Simply Better Brands (SBBC) has restructured its convertible debenture offering that does not require a general security agreement.

It also reduces the total potential share dilution from the previous offering.

While the company has amended the terms of the non-brokered private placement of convertible debentures, which was announced on July 21, it should be noted that each convertible debenture will now mature 24 months from closing the offering.

Interest will also be 10 per cent per annum, calculated annually.

Interest will be payable quarterly until the maturity date. The interest can be converted into common shares.

The convertible debentures will be convertible at the holder’s election into common shares at $0.39.

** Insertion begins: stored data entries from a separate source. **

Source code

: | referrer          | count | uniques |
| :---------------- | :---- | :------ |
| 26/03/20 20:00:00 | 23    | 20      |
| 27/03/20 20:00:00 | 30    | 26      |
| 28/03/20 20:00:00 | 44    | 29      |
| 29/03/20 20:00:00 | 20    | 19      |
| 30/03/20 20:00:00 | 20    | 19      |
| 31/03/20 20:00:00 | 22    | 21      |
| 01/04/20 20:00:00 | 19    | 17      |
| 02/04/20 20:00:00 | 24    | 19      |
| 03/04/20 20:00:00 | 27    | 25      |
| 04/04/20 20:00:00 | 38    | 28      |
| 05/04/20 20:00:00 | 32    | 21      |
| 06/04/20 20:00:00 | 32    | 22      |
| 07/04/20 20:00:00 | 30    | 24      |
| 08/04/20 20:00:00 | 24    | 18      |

Simply Better Brands has the option to force the conversion of the convertible debentures in the event the volume weighted average price of the common shares on the TSXV is greater than $1.00 for any five consecutive trading days.

Each convertible debenture holder will receive a one-half warrant for each common share exercisable at $0.59.

The company is looking to use the net proceeds for short-term debt reduction and general working capital to support sales growth across its portfolio of brands.

The company also noted that it is reducing the size of the convertible debenture financing raise from up to $9,100,000 to up to $2,000,000.

This update would issue up to 7.7 million new shares compared to the previous offering, which could have issued up to 23.3 million new shares.

The amended convertible debenture offering will potentially reduce the new shares to 15.6 million.

As of yesterday, the current outstanding shares are 35,691,825. This includes shares from the recently closed common share private placement announced on July 26. 

“The revised plan fuels sustainable growth while not further encumbering our balance sheet and minimizing potential dilution for our shareholders,” says Kathy Casey, Simply Better Brands Corp.

“Our operational fundamentals are strong as we plan to more than triple our revenue this year, increase our gross margin to 63 to 65 per cent and achieve positive adjusted EBIDTA,” added Casey.

Simply Better Brands Corp. leads an international omnichannel platform with diversified assets in the emerging plant-based and holistic wellness consumer product categories.

Simply Better Brands (SBBC) is up 4.71 per cent, trading at C$0.44 at 1:54 pm EST.